Prof Hubert Cuyckens lectured on diachronic clausal complementation

30/11/2006

Prof Hubert Cuyckens, professor of English language and linguistics at the University of Leuven (Functional Linguistics Leuven Research Group), visited the LVTC research unit and taught the research seminar "Aspect of clause complementation in English" at the University of Vigo in November 2006.

Cv details

Hubert Cuyckens studied Germanic Languages (Dutch and English), with a specialization in linguistics at the University of Antwerp. After obtaining his MA in 1979, he worked as a research fellow of the National Fund of Scientific Research and then as a teaching assistant at the University of Antwerp. He completed his PhD in 1991, and stayed on at the University of Antwerp combining his research into the semantics of prepositions with an almost full-time job as a teacher of English.
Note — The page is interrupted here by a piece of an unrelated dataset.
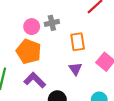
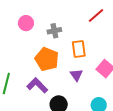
pink circle: (32, 27) -> (26, 23), moved
orange pentagon: (29, 51) -> (47, 59), moved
In 1997-98, he spent one year at the University of Hamburg as a Humboldt Research Fellow. Since October 1998, he has held a tenured appointment at the University of Leuven as a professor of English language and linguistics. His recent research and teaching is mainly concerned with issues in the diachrony of English, from a cognitive-functional and usage-based perspective. Hubert Cuyckens is the (co-)editor of several volumes in the domains of lexical semantics, cognitive linguistics, and adpositions. He is co-editor (with Dirk Geeraerts) of (2007) The Handbook of Cognitive Linguistics.

Abstract of the seminar

This seminar dealt with the distribution of complement constructions (CCs) involving to-infinitives, gerunds and that-clauses in the various periods of the history of English (from Old English to Present-Day English) and looked for the factors determining this distribution. It provided an account for the change and variation in CC distribution patterns from a diachronic perspective, thus going beyond the synchronic, primarily semantically based accounts mainly advocated in the cognitive-linguistic paradigm. It was also shown that the distribution of CCs at any stage of the history of English (including Present-Day English) is motivated by the interplay of various factors, with semantic motivation constituting only one factor, albeit not the least important one).

Specific topics included

  • aspects of the emergence and diffusion of the for...to-infinitive
  • adjective complementation
  • that-clauses and gerundives compared
  • the diffusion of gerunds in Late Modern English.